The seasonal ailments related to fall are breathing difficulties and bronchitis, colds and flu, allergies, skin problems and constipation.  Even if you are not someone who typically experiences these symptoms throughout the fall/winter season, it’s important to give your body the proper tools to adjust to the change in the environment.  Everybody can use a little strengthening of their system to fortify them against the season’s extremes.  Be proactive about your health this fall.  Schedule an appointment now for your seasonal tune-up!  If you do happen to feel a cold or flu coming on, there are fantastic herbal formulas that can either knock out or at least cut short on the duration of your illness

7. Enjoy the fruits of your labor

Summer was a season of high creativity, drive, energy and socializing.  This is a time of harvest, when we gather the colorful, abundant fruits and vegetables that are all around us. It is a time to enjoy the fruits of our labor and settle in for the cold of winter.  What have you learned this summer?  What experiences have you collected?  What do you know now to be true about life and yourself that you didn’t know three months ago?  We may stock up on goods or bring out our warm clothes, just as animals grow their winter coats, store food, and prepare in their own way for winter. 

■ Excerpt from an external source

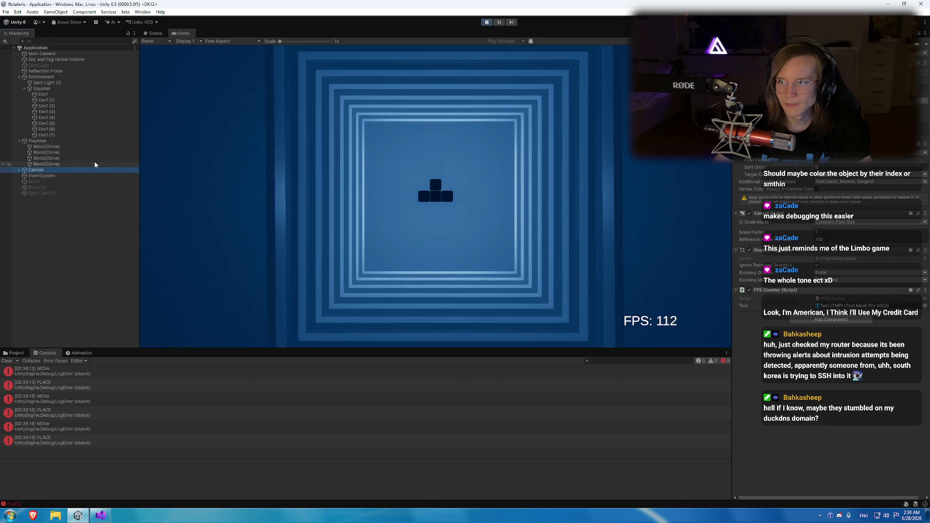
Check each of the four Block(Clone) positions, then stop play and open the logged Block script line.
left_click(53, 158)
left_click(61, 147)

8.  Go within, reflect and focus

Fall is the season associated with the metal element. According to traditional Chinese medicine, the metal element governs the mind, organization, order, and stability.  We tend to be more reflective, turning inward to our work, our families and our homes during this time.  It is a time to organize, prepare for the winter season ahead and reflect on our lives. Spiritually, it may be a time to go within and evaluate ourselves.  Spending more time indoors may give us the opportunity to quiet the mind, meditate, do yoga and, perhaps, contemplate where we are and where we want to go.

9.  Stay hydrated and moisturized inside & out

Itchy skin is a typical manifestation of autumn’s dry quality.  This dry weather usually causes dryness in the mouth and throat, rough or itchy skin, nose bleeds, hair loss, and occasionally, even constipation.  The body needs extra fluids to counteract the dry environment.  Certain foods can act as lubricants and promote body fluid production such as sesame, honey, dairy products, pineapple, pear, loquat fruit, sugar cane, and bananas. All of these moisturize internal dryness caused by lack of body fluid, and restore normal functioning of the lungs.  Use an organic olive or coconut oil to hydrate your skin from the outside.

 10.  Add sour flavors to your diet to astringe and prevent loss of fluids

The reason we want to bump up our consumption of sour foods is because they help our bodies hold onto moisture and keep us lubricated.  Think of the face you make when you bite into a lemon.  Your lips purse and contract in response to the flavor.  This is the same mechanism that occurs in your body when we eat sour natured foods.  Sour flavors also tend to move downward in the body, which benefit the lungs.  Reduce onions, peppers and other foods that induce perspiration.  Add astringent foods like pineapple, apple, grapefruit, lemon, sesame, honey, and banana.